Aquele ou aqueles deuses que de algum modo e de algum lugar acompanham a aventura humana na Terra por certo estão nos dando algumas aulinhas de humanidade, e com muita ironia, quase cinismo. Uma das aulas é a de que pelo menos 10 transatlânticos estão à deriva nos mares do mundo, com quase dez mil passageiros, presos uns aos outros, trancafiados em cabines sem ventilação natural, convivendo inescapavelmente com a Covid-19. A maioria europeus e americanos ricos ou, pelo menos, de classe média alta.
À deriva, neste século 21, estiveram (ou estão até agora, não se sabe) milhares de homens, mulheres e crianças que tentaram fugir das guerras e da fome se lançando ao oceano – não em resorts flutuantes, de até 15 andares, mas em barcos toscos como aqueles que levaram o homo sapiens a se espalhar pelo mundo há 45 mil anos (quando chegara à Austrália, segundo Yuval Noah Harari).
Um dos navios à deriva, vagando pelos mares sem que nenhum país consultado os aceite, é o Zaandam. Na sexta-feira passada (27/03), quatro dos 1.243 passageiros haviam morrido e outros dois testaram positivo para a Covid-19. Confinados com o coronavírus, estão americanos, canadenses, australianos e britânicos. Mesmo os navios sem sinal da doença estão impedidos de atracar em terra firme.
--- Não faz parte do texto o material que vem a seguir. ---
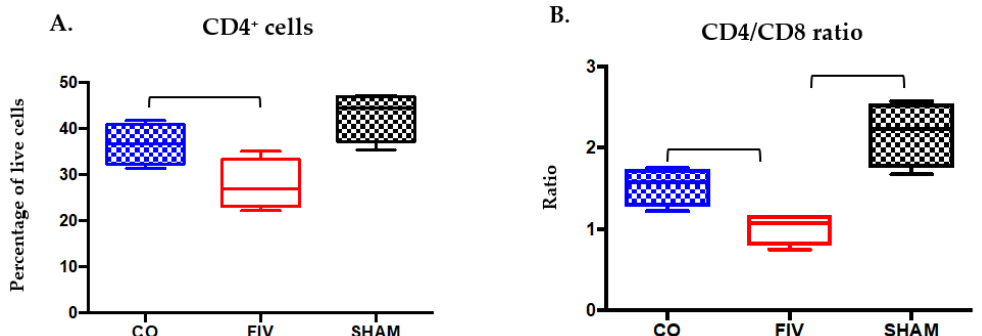
Figure 7. Prescapular lymph node CD4 + live cell percentages (( A ) P = 0.0475) and CD4/CD8 ratios (( B ) P = 0.02) were higher in CO when compared to FIV cats at 4 weeks FIV PI. CD4 + live cell percentages and CD4/CD8 ratios were also higher in the SHAM compared to FIV cats (CD4 + : P = 0.008; CD4/CD8 ratio: P = 0.0011), but not between the SHAM and the CO cats.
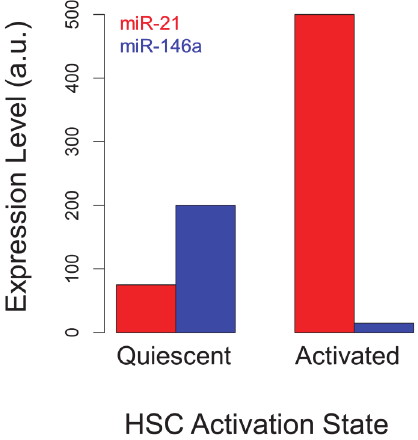
Figure 1. Changes in microRNA expression levels between quiescent and activated hepatic stellate cells. Data are derived from published microarray data on microRNA expression in primary hepatic stellate cells collected from Wistar rats (Gene Expression Omnibus accession GSE19462)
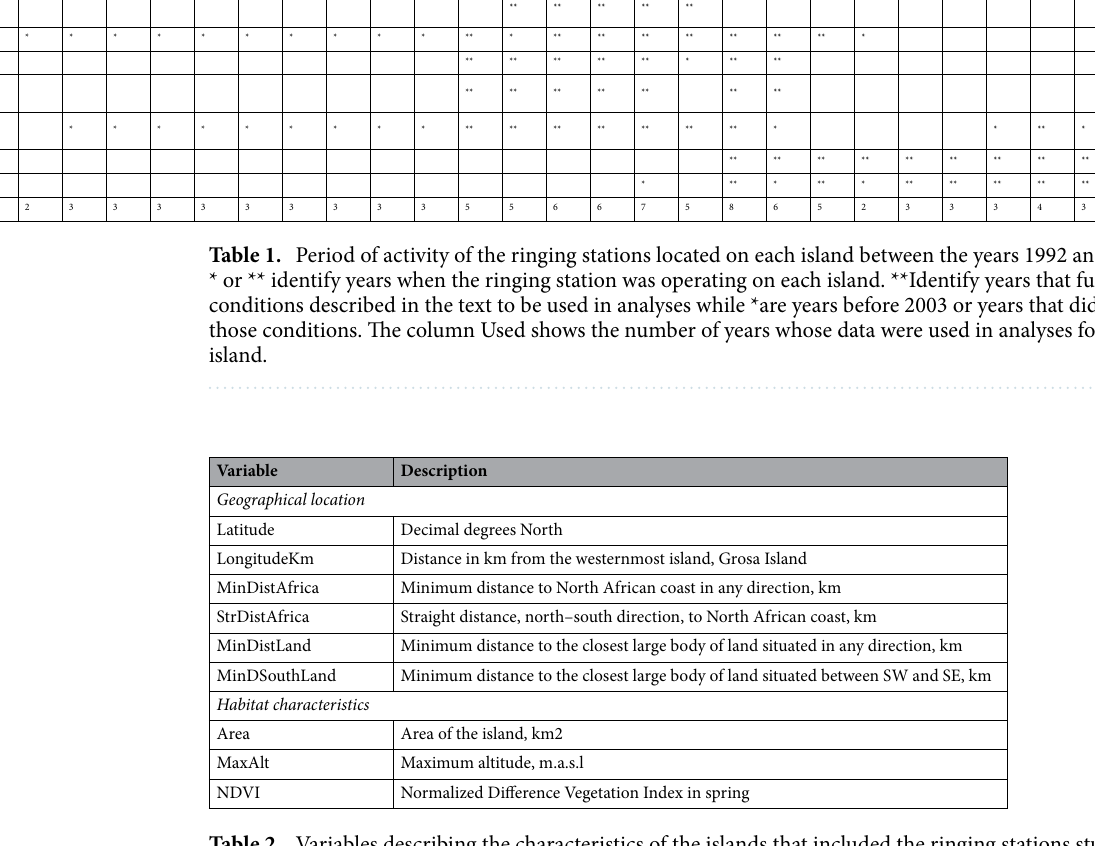
Table 2. Variables describing the characteristics of the islands that included the ringing stations studied.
Passageiros que conversaram com o jornal The Guardian relatam um confinamento dramático: presos em cabines, recebem três refeições diárias deixadas do lado de fora. Outros navios já têm ração suficiente apenas para distribuir porções uma vez ao dia. A empresa dona de um dos navios enviou outro navio com tripulantes, suprimentos e kits de teste de coronavírus para ir ao encontro da embarcação à deriva.
Depois de ser retirado do navio doente para o navio saudável, um dos passageiros comentou em postagem no Facebook: “Eu preferia ter um helicóptero, mas os mendigos não podem escolher” – com escárnio mesmo depois de ter visto a morte de perto. A passagem mais barata, para curto percurso, em navios de cruzeiro, é de R$ 3 mil e a mais cara, em percurso mais longo, R$ 190 mil.
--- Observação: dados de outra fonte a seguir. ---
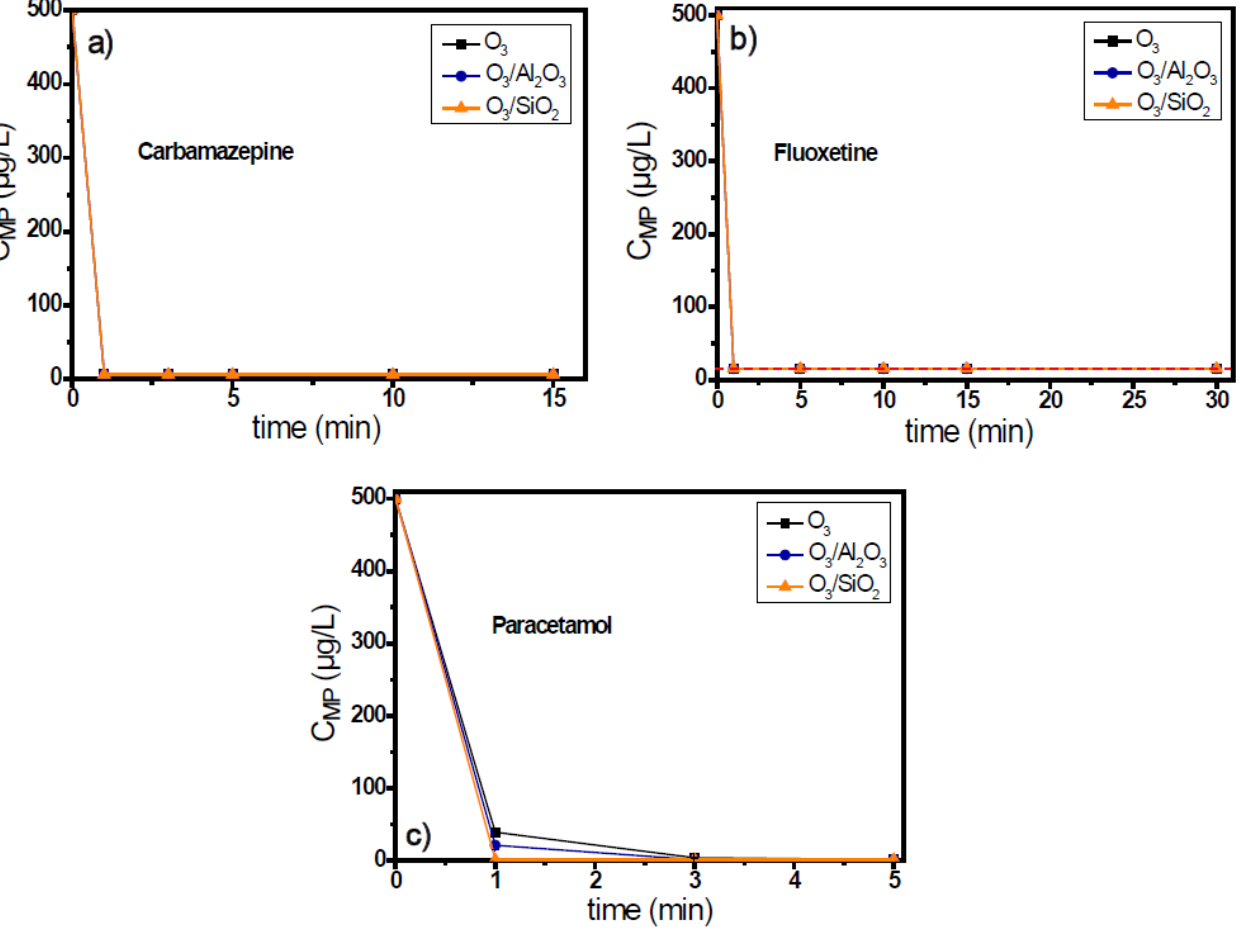
Figure 4. Degradation of micropollutants presenting high ozone reactivity, ( a ) carbamazepine, ( b ) fluoxetine, and ( c ) paracetamol, during the application of catalytic ozonation with the use of Al 2 O 3 and SiO 2 as potential catalysts compared to single ozonation in natural potable water matrix. Experimental conditions: C MPs 500 μg/L, C catalyst 0.5 g/L, C O3 2 mg/L, pH 7.8, Temperature 23 ± 2 °C.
Para dar uma real ao delírio: as 736 milhões de pessoas extremamente pobres do mundo ganham, cada uma, em média R$ 200 por mês, segundo relatório do PNUD/2019, o Programa das Nações Unidas para o Desenvolvimento.
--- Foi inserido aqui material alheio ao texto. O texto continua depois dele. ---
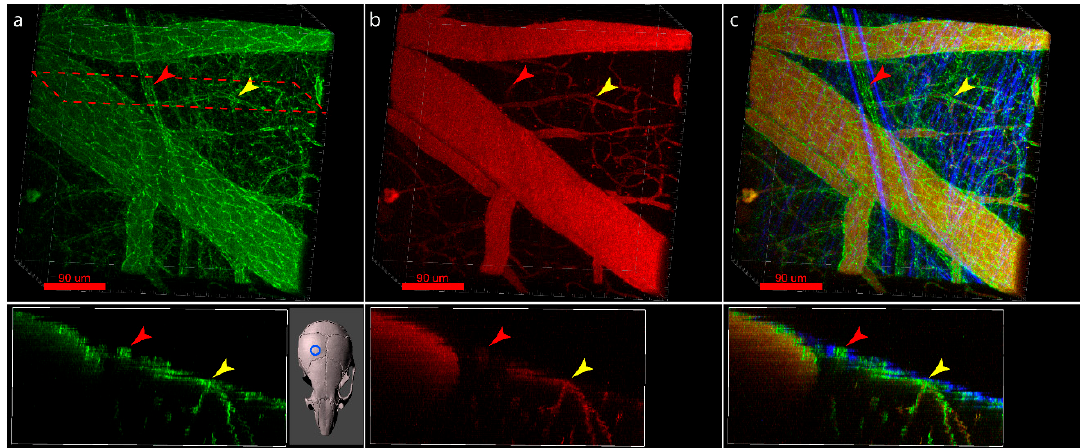
Figure 6. Visualization of CNS and meningeal endothelial AJs using the VE-Cadherin-GFP reporter mouse. ( a ) Cranial window allowing to visualize meningeal, subarachnoid, subpial and cortical vascular VE-cadherin-GFP + AJs. ( b ) Cranial window preparation from (a) highlighting blood vessels after i.v. injection of TRITC Dextran. ( c ) Overlay of a and b and the second harmonic generation of the collagen fibers in the dura allow to distinguish VE-cadherin-GFP + TRITC + blood vessels and VE-cadherin-GFP + TRITC neg lymphatic vessels in the dura mater. Examples of blood and lymphatic vessels of similar caliber size are highlighted with a yellow and red arrowhead, respectively. The cranial window was placed over the right hemisphere of the mouse brain as depicted in the insert below (a). Top row—3D stack, bottom—XZ maximum intensity projection of 20 µ m along Y at the cross section highlighted at the top. Scale bars = 90µm.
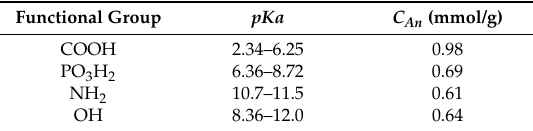
presented on the surface of moss biomass ( V. dubyana ) using modelling software ProtoFit ver. 2.1.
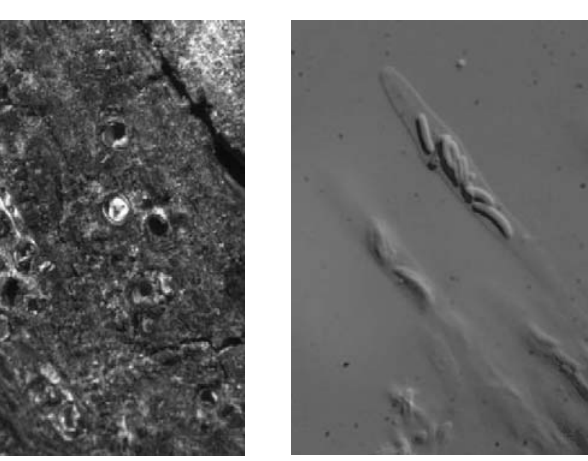
Fig. 2. Perithecia and ascospores of Eutypa lata collected in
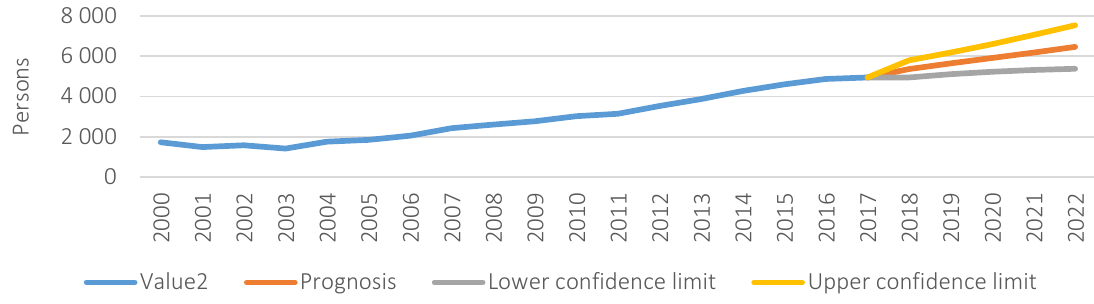
Figure 2. Prognosis of the development of the number of physicians in post-productive age in the SR until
Embarcações sempre estiveram na imaginação humana como metáfora da terrível aventura humana, seja na ficção (Moby Dick, por exemplo) ou na realidade, com o Titanic, o mais perfeito navio do mundo e seu naufrágio seletivo do qual só os ricos se salvaram. Talvez um deles tenha dito ao chegar em terra firme – “Eu preferia um helicóptero…”.
Quando tudo isso passar, e vai passar porque tudo passa, contados os mortos, abertas as portas, renascidas as cidades, teremos uma nova era. Qual será, ainda não sabemos. O que já se sabe é que nunca mais o mundo será o mesmo. Podemos responder com o cinismo do passageiro do transatlântico ou com a força serena de Ishmael, de Moby Dick. Depois de sobreviver ao naufrágio do Pequod, voltou à terra para contar do que é capaz a ambição. Se aprendermos a lição, começaremos uma era melhor (ou menos pior) do que essa. Por algum tempo, pelo menos.
* Este texto representa as opiniões e ideias do autor.